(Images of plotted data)

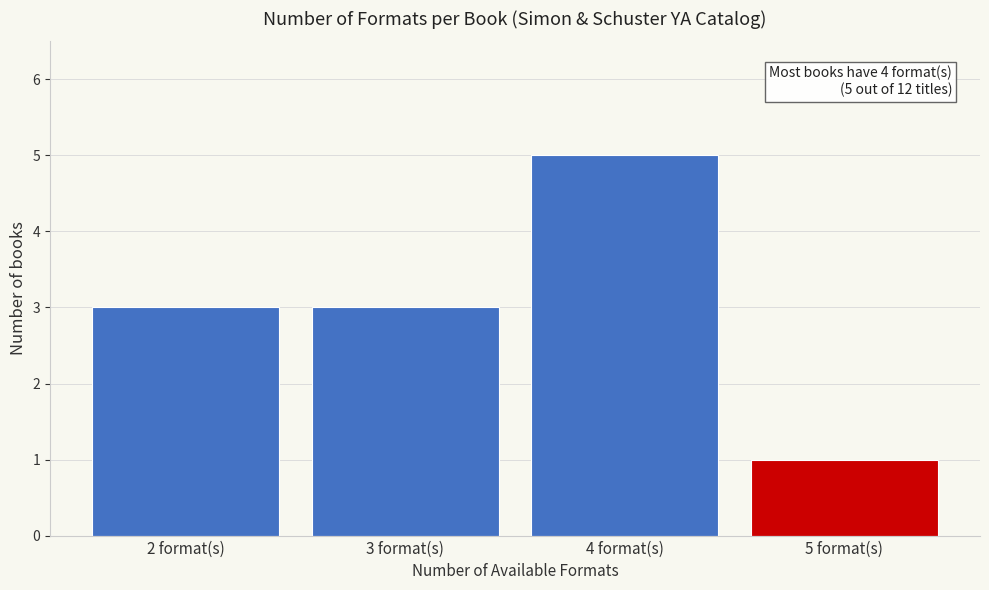

Reading left to right, transcribe all the data shown in this chart.

2 format(s)=3	3 format(s)=3	4 format(s)=5	5 format(s)=1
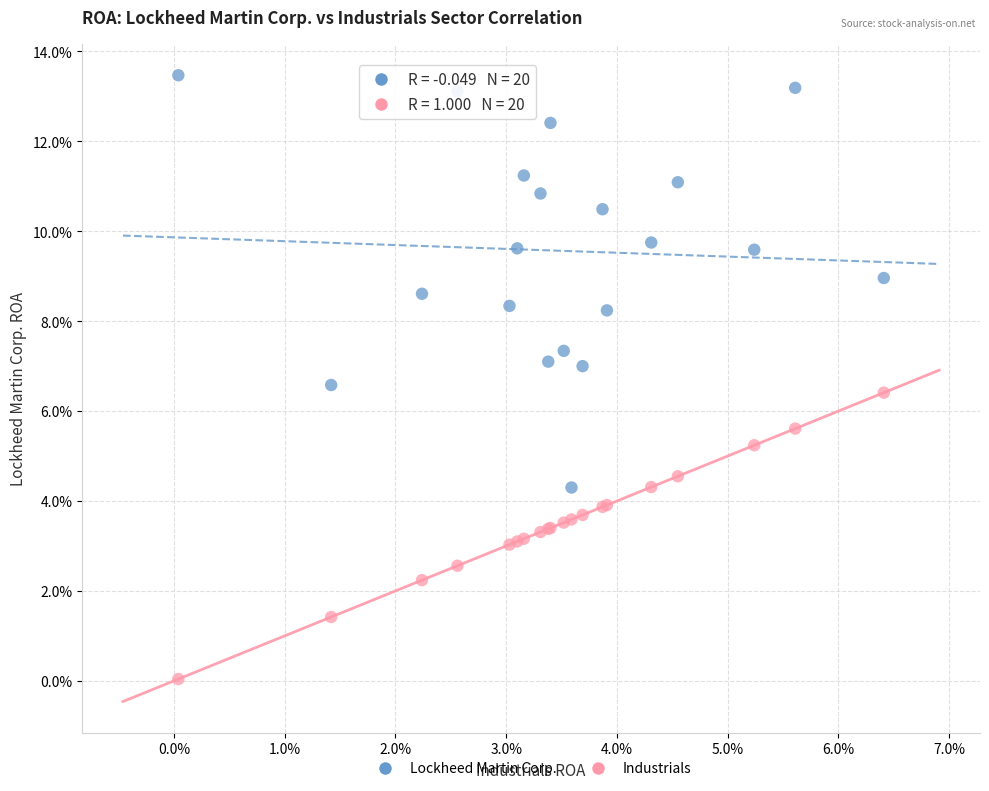

Which series contains the highest Y value?

Lockheed Martin Corp.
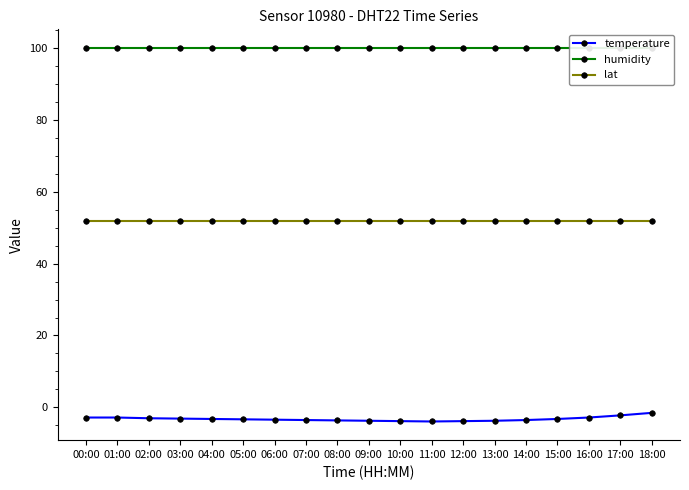

Is it true that temperature equals -1.9 at 02:00?

False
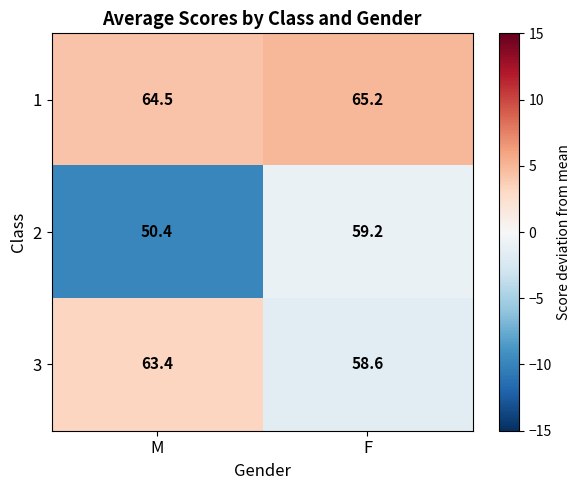

Is the value of 1 at M greater than the value of 2 at F?

Yes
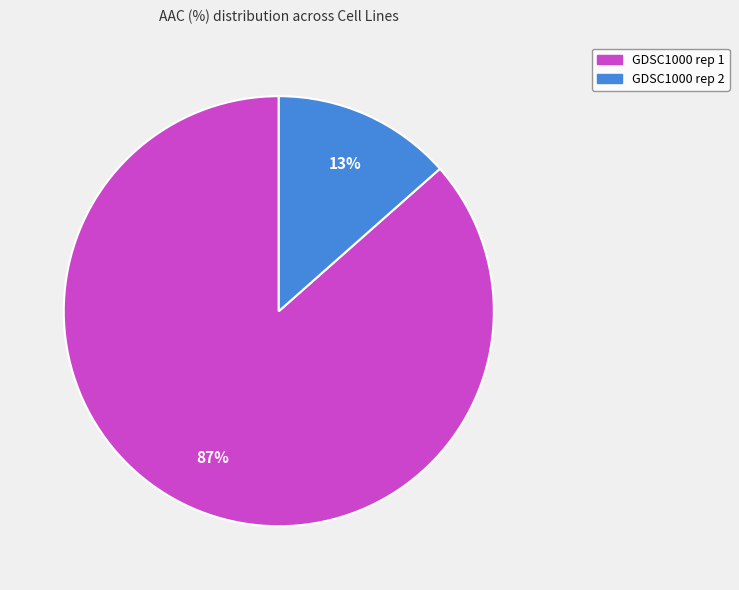

Rank the categories by value from highest to lowest.

GDSC1000 rep 1, GDSC1000 rep 2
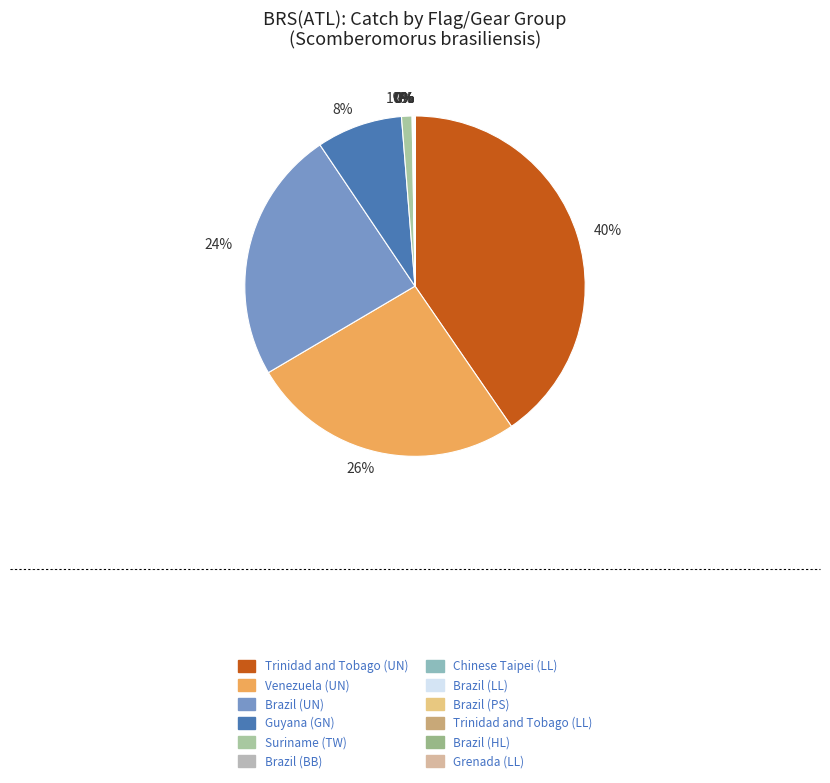

Which slice is the largest?

Trinidad and Tobago (UN)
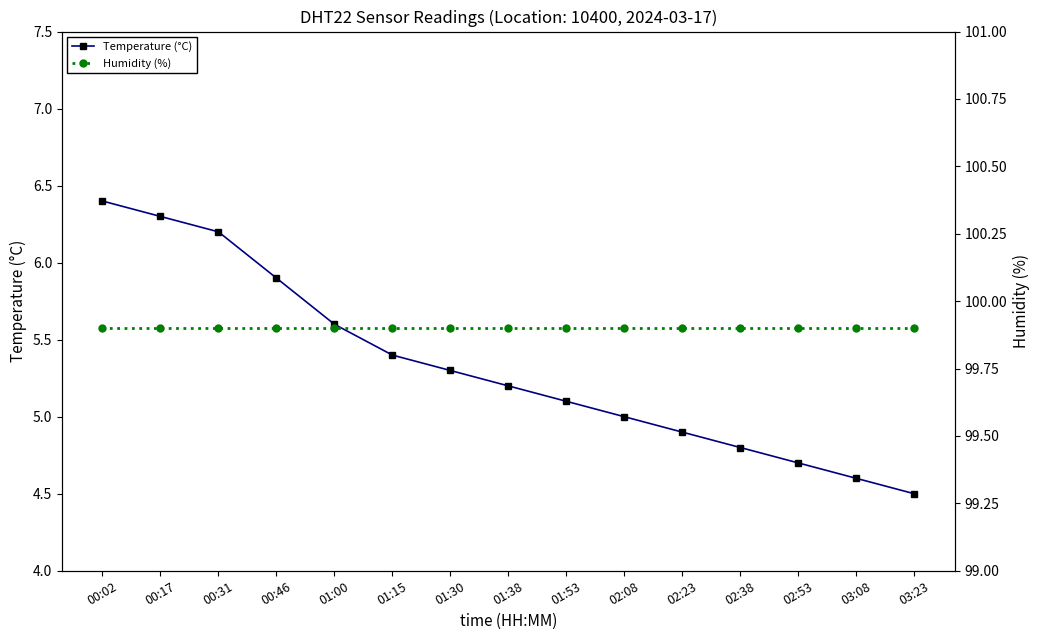

Is it true that Humidity (%) equals 145.3 at 01:30?

False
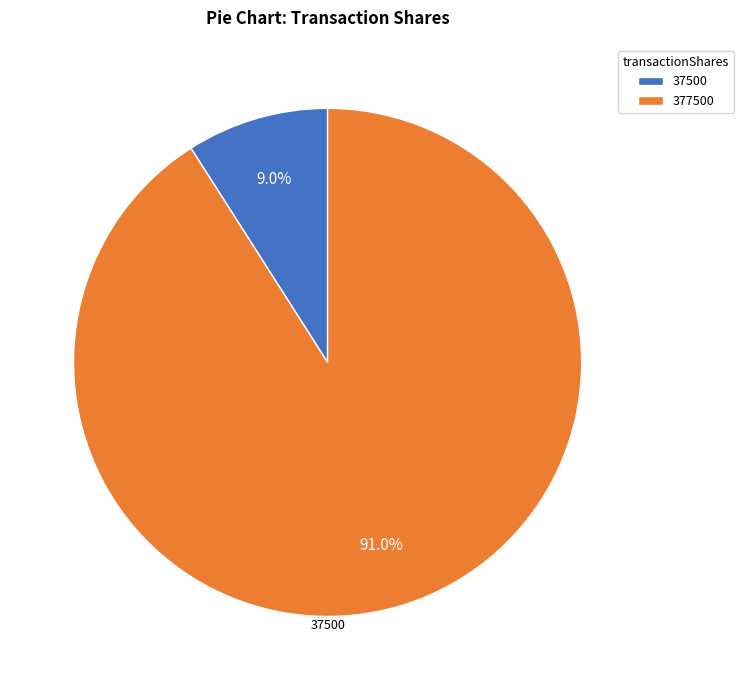

Which category has the biggest portion of the pie?

377500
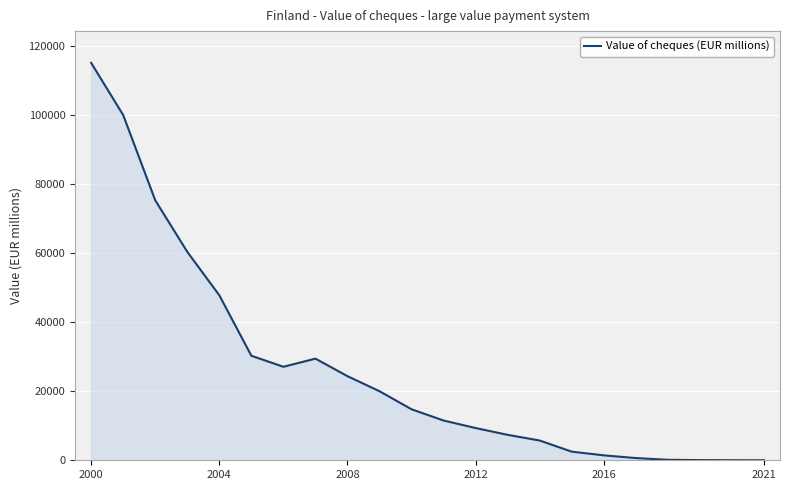

The value at 2008 is 24340.0. True or false?

True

→ Your objective
Copy every line of the records above word for word, leaving out the pictures.

→ Reply to the task
Reading left to right, transcribe all the data shown in this chart.

2 format(s)=3	3 format(s)=3	4 format(s)=5	5 format(s)=1

Which series contains the highest Y value?

Lockheed Martin Corp.

Is it true that temperature equals -1.9 at 02:00?

False

Is the value of 1 at M greater than the value of 2 at F?

Yes

Rank the categories by value from highest to lowest.

GDSC1000 rep 1, GDSC1000 rep 2

Which slice is the largest?

Trinidad and Tobago (UN)

Is it true that Humidity (%) equals 145.3 at 01:30?

False

Which category has the biggest portion of the pie?

377500

The value at 2008 is 24340.0. True or false?

True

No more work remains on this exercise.